Wegfall von Struktur

Die Strategien der Betroffenen sind dann sehr unterschiedlich und individuelll: Ruhe, Urlaub, Freizeit in anderem Kontext, auch Sport außerhalb vom Wettbewerb seien Optionen, erklärt Behlau. Die Sportler müssten ihre Körper nach der maximalen Anstrengung auch langsam herunterfahren und nicht einfach abrupt die Belastung beenden.
Für die Athleten gebe es nach den Spielen plötzlich weniger Struktur, weil der durchgetaktete Trainingsalltag fehle. Sie könnten dann bewusst und selbstbestimmt entscheiden, was sie brauchen und möchte. Mit dem sportlichen Umfeld müsse außerdem genau analysiert und dann verarbeitet werden, was bei den Spielen passiert sei. Daraus könne man für die Zukunft lernen.

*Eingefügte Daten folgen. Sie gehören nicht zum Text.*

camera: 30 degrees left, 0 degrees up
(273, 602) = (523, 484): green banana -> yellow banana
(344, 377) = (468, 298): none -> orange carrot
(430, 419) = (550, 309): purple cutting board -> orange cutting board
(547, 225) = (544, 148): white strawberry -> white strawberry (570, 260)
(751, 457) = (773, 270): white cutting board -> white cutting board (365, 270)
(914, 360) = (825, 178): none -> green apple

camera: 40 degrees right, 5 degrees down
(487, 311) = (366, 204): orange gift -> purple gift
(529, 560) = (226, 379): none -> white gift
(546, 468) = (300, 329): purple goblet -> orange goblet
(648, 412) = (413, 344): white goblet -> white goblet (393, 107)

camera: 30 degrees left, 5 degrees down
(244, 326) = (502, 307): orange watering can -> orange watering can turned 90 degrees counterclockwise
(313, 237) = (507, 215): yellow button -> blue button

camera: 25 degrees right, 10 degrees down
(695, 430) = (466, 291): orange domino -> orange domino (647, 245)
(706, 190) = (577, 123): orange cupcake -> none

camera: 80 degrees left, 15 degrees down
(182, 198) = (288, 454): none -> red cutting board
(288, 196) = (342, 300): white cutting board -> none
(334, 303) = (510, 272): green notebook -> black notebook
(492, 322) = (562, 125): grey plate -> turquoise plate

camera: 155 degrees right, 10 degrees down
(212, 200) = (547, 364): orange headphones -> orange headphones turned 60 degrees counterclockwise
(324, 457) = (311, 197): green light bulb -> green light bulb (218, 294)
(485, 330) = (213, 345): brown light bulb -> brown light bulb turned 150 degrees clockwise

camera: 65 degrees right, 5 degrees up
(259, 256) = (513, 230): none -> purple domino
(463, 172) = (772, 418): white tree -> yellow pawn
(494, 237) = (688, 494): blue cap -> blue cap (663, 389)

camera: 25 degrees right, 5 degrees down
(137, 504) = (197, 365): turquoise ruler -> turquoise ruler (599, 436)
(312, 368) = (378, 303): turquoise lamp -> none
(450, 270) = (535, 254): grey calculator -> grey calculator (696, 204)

In Sachen Post Olympischer Blues sei das Sportsystem noch sehr am Anfang, sagt Behlau. Beim Deutschen Olympischen Sportbund gebe es zwar einen Beauftragten für die seelische Gesundheit. In den einzelnen Sportverbänden hänge es dagegen noch sehr von Einzelpersonen ab, wie mit dem Post Olympischen Blues umgegangen werde.